#### EXERCISE TEXT:
In reality by the time we've.... missed a period ....had a pregnancy test .... seen the doctor ... had the dose of levothyroxine raised .... got the prescription .... taken a few more days to really increase the blood levels ..... .. you get the picture ...
"When I first started on the Levo I did worry about taking a synthetic thyroid hormone. I had an idea that taking it might almost tell the thyroid it doesn't need to do its job anymore, by a negative feedback loop. Does that make any sense? "
This is an inevitable effect , because a negative feedback loop is how the system works . (partly anyway .. it's much cleverer than that)
But its not an 'irreversible' effect ....
~ If you take more T4 from Levo , then TSH lowers .
(TSH Thyroid Stimulating Hormone, from the pituitary gland, is what 'asks' your thyroid to produce it's own T4 )
~ If you take less T4 from Levo, then TSH rises .. so if thyroid is able to .. then it produces more T4 again .
However ,. the reason you are taking levo in the first place is that your thyroid is was already struggling to produce enough T4 (hence your TSH rising, and you being diagnosed).
It isn't taking T4 in Levo that is damaging the thyroid... it's the immune system that has already damaged it and will continue to do so... .
eg . If you put someone with a healthy undamaged thyroid on Levo , and then take it off them, their thyroid will go back to producing as much of it's own T4 as the TSH asks it to.
P.s .. there is also no need AT ALL for a GP to need to refer to an endo to manage this. GP's role is to adjust Levo dose to keep TSH within range (at least, and preferably below 2 ) in ALL patients taking Levo. not just those trying to conceive.
They do this by increasing Levo dose when TSH is over range .... yours was significantly over range, and it was GP's job to increase dose at that point ... they only need to refer to endo if they keep increasing dose and it doesn't work to lower TSH ,or patient can't tolerate the increase, or some other issue ...like weirdly inexplicable test results .
But there's nothing inexplicable about you having TSH of 15 when only taking 75mcg... it's clearly just 'not enough yet' ...NHS guidelines suggest full replacement dose is likely to be around 1.6mcg Levo /Kg bodyweight.. in practice most of us usually end up on somewhere between 75 -150mcg.
And what use is 'referring to an endo when he knows you're already pregnant' ?... that would usually take weeks if not months .

#### DATASET CONTENT:
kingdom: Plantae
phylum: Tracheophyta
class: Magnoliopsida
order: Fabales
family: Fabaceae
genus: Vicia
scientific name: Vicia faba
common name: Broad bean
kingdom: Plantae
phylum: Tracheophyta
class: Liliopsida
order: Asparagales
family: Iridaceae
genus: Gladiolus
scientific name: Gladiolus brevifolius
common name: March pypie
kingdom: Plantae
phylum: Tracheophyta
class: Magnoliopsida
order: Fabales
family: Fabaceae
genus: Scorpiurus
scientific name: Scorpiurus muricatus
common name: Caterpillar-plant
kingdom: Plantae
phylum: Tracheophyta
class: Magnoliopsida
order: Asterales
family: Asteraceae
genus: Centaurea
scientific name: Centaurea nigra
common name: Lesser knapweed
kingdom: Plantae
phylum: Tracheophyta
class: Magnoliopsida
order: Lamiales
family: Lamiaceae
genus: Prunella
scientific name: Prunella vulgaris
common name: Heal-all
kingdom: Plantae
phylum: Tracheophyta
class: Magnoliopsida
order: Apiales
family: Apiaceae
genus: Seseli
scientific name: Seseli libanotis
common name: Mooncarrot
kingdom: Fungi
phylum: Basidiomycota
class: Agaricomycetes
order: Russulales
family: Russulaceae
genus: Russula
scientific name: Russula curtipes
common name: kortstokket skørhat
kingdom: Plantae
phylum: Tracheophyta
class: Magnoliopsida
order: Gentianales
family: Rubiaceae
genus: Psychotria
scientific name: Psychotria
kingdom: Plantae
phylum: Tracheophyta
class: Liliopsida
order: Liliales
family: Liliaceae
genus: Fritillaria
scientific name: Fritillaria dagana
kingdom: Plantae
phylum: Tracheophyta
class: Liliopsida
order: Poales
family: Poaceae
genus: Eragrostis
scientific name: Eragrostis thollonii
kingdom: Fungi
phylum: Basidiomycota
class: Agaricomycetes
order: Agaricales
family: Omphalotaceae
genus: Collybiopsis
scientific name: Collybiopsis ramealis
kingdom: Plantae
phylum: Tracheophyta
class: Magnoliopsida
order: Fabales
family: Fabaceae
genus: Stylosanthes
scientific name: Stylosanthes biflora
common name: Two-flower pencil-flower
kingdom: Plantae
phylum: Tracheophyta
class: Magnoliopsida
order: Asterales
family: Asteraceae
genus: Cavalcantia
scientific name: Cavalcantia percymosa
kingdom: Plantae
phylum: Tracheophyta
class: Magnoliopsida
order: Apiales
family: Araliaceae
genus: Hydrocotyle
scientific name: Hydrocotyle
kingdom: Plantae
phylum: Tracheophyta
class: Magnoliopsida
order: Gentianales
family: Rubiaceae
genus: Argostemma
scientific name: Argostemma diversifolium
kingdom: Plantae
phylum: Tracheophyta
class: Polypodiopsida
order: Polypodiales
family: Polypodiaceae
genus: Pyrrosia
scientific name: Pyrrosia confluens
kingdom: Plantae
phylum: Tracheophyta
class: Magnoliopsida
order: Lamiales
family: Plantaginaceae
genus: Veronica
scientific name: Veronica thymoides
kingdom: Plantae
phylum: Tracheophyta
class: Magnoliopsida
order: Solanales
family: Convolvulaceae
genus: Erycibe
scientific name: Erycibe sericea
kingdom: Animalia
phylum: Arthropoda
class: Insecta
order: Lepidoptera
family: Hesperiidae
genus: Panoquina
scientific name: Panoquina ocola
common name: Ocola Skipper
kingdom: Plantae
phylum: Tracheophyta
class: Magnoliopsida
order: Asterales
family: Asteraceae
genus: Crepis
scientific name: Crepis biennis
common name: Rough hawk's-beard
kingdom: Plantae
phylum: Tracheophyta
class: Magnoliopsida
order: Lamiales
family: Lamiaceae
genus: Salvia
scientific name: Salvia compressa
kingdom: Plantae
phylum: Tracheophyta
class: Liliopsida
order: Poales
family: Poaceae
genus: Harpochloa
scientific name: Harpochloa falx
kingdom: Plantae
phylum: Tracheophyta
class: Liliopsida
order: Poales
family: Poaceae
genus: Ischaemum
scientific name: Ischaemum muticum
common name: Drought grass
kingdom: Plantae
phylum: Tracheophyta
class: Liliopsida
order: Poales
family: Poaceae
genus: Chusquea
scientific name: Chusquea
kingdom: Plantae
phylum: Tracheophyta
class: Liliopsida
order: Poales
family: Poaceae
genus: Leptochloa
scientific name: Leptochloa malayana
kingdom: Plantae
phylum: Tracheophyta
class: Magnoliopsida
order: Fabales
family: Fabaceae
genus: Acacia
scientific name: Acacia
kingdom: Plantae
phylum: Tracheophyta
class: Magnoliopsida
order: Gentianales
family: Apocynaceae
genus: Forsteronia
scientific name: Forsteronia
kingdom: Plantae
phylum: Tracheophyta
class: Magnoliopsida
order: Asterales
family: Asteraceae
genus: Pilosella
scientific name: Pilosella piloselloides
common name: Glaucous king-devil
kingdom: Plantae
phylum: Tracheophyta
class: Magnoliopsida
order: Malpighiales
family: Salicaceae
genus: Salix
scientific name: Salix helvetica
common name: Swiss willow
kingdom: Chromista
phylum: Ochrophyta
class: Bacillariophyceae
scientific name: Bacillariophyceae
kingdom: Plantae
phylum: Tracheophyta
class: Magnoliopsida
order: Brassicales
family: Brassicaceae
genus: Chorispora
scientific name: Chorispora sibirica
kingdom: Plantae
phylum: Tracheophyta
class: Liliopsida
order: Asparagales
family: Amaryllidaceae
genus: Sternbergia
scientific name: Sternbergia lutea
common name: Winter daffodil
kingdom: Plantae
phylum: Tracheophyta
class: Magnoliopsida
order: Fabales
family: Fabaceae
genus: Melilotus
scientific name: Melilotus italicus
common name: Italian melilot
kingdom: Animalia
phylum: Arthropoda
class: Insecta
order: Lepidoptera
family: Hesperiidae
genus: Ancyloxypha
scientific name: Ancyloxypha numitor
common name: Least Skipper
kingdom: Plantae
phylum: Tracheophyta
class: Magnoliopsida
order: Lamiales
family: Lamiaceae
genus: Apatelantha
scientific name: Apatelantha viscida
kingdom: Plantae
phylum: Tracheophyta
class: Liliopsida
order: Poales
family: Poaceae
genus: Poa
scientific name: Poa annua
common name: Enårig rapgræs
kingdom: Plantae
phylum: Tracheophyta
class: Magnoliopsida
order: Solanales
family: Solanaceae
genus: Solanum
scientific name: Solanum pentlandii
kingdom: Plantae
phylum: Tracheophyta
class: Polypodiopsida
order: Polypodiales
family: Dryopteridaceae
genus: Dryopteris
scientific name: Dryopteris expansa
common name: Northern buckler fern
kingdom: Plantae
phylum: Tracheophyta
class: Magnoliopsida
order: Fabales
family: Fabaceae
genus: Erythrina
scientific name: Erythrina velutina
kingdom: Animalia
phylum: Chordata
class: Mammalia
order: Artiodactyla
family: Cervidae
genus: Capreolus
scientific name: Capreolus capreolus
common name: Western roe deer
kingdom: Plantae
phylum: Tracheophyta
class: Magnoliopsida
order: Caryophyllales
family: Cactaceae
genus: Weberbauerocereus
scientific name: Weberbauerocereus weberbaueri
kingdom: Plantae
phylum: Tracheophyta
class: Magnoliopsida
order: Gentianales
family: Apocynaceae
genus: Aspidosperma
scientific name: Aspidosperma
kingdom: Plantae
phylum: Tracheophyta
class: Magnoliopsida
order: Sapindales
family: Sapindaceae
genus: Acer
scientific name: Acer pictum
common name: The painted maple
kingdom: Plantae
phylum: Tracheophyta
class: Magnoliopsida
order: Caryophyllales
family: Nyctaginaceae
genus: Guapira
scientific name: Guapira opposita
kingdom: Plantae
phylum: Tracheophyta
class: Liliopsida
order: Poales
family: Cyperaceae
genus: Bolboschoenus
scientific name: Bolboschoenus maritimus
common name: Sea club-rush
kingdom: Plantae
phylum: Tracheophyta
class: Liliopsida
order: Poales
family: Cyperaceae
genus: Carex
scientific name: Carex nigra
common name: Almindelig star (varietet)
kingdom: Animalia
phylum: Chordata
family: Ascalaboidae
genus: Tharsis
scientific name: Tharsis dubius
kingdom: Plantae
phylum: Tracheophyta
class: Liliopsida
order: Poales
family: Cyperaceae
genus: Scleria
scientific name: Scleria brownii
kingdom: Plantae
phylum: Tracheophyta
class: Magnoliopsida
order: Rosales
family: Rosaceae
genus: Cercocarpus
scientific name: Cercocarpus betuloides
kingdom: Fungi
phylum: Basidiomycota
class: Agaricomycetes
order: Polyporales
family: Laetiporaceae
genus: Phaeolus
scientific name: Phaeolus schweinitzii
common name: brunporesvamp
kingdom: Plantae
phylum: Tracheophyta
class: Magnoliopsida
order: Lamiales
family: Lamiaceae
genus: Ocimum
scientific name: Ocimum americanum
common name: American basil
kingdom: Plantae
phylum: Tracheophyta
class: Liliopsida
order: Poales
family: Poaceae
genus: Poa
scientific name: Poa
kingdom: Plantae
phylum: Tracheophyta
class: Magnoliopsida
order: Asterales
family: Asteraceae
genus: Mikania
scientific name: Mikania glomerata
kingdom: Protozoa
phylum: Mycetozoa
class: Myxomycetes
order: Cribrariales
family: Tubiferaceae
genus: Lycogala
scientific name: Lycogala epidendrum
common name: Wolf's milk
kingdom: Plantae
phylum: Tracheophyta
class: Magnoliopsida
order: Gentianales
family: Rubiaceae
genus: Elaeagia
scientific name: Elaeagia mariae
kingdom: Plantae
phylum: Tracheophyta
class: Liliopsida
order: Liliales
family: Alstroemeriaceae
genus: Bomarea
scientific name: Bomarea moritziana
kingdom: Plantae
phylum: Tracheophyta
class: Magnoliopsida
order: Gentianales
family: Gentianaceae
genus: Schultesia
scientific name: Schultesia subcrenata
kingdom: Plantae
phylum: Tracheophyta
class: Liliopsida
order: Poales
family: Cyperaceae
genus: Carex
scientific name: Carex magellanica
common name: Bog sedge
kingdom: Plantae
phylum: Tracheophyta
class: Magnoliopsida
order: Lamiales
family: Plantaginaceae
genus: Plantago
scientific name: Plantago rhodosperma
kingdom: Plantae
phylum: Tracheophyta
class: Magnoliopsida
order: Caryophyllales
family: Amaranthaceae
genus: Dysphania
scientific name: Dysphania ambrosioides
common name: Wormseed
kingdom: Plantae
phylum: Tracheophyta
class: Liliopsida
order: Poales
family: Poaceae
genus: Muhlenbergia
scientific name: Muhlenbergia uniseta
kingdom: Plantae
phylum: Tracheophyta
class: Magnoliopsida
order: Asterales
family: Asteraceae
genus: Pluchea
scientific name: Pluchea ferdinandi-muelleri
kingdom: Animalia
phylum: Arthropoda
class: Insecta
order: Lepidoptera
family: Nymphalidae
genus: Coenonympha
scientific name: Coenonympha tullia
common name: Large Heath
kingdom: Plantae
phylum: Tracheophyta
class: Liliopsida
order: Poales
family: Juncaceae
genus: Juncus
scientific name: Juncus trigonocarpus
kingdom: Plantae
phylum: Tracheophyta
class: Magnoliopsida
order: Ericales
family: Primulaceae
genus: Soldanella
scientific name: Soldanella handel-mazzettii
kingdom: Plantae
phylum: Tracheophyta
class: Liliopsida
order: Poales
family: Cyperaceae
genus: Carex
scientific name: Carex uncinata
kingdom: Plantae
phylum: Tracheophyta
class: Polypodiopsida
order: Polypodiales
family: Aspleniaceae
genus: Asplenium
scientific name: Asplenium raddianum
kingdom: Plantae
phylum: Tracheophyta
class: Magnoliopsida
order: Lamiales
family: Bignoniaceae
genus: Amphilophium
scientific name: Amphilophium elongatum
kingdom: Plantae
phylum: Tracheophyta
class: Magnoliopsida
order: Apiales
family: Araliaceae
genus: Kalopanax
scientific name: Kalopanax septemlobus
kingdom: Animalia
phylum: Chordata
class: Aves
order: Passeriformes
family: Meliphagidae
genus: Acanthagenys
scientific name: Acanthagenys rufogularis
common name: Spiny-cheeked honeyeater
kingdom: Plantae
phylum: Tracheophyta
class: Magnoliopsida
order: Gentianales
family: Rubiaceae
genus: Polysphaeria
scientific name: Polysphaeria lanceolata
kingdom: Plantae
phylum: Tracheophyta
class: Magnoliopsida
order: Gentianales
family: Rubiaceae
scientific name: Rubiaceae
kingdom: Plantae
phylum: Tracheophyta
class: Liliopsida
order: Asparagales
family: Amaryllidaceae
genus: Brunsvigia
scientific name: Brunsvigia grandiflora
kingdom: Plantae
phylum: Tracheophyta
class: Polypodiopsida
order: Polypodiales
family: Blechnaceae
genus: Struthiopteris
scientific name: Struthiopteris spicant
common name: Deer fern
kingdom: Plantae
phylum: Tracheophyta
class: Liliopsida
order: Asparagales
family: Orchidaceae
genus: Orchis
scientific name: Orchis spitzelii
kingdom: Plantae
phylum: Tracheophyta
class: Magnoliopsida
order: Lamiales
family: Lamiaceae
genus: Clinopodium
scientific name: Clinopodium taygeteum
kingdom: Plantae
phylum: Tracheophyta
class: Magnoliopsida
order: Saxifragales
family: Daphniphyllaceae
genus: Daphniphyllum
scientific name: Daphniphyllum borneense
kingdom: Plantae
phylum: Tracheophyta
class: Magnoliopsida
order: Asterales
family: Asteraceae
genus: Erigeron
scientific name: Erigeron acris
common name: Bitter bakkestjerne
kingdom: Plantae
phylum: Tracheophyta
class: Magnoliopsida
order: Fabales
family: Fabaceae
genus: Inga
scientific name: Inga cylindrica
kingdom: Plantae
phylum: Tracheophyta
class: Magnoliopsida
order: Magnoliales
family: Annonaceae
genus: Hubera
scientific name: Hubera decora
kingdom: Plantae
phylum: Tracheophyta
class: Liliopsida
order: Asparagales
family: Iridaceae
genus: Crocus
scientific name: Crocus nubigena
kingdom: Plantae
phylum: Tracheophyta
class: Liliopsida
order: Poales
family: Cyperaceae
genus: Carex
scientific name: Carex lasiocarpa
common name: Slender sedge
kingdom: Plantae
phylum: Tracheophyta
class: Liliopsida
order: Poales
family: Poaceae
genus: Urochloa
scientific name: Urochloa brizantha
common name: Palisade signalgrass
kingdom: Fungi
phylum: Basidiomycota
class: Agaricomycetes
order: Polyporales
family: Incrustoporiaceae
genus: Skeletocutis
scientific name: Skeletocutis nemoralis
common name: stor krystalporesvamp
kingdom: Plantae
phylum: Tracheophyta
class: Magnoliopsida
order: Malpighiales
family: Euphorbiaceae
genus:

#### WORK TO COMPLETE:
A. In the levothyroxine post, what do NHS guidelines suggest the full replacement dose is likely to be?
B. Reproduce the part of the levothyroxine post that begins with the words "However ,. the" and ends after the words "to do so... .".
C. Decide whether each statement agrees with the levothyroxine post: (i) Taking less T4 from Levo makes TSH rise. (ii) A GP must refer to an endo to manage the Levo dose. (iii) TSH comes from the thyroid itself.
Rely only on the levothyroxine post to answer.

#### SOLUTIONS FOR EACH TASK:
A. Around 1.6 mcg of Levo per kg of bodyweight.

B.
However ,. the reason you are taking levo in the first place is that your thyroid is was already struggling to produce enough T4 (hence your TSH rising, and you being diagnosed).
It isn't taking T4 in Levo that is damaging the thyroid... it's the immune system that has already damaged it and will continue to do so... .

C.
(i) Yes: "If you take less T4 from Levo, then TSH rises"
(ii) No: "there is also no need AT ALL for a GP to need to refer to an endo to manage this"
(iii) No: "from the pituitary gland"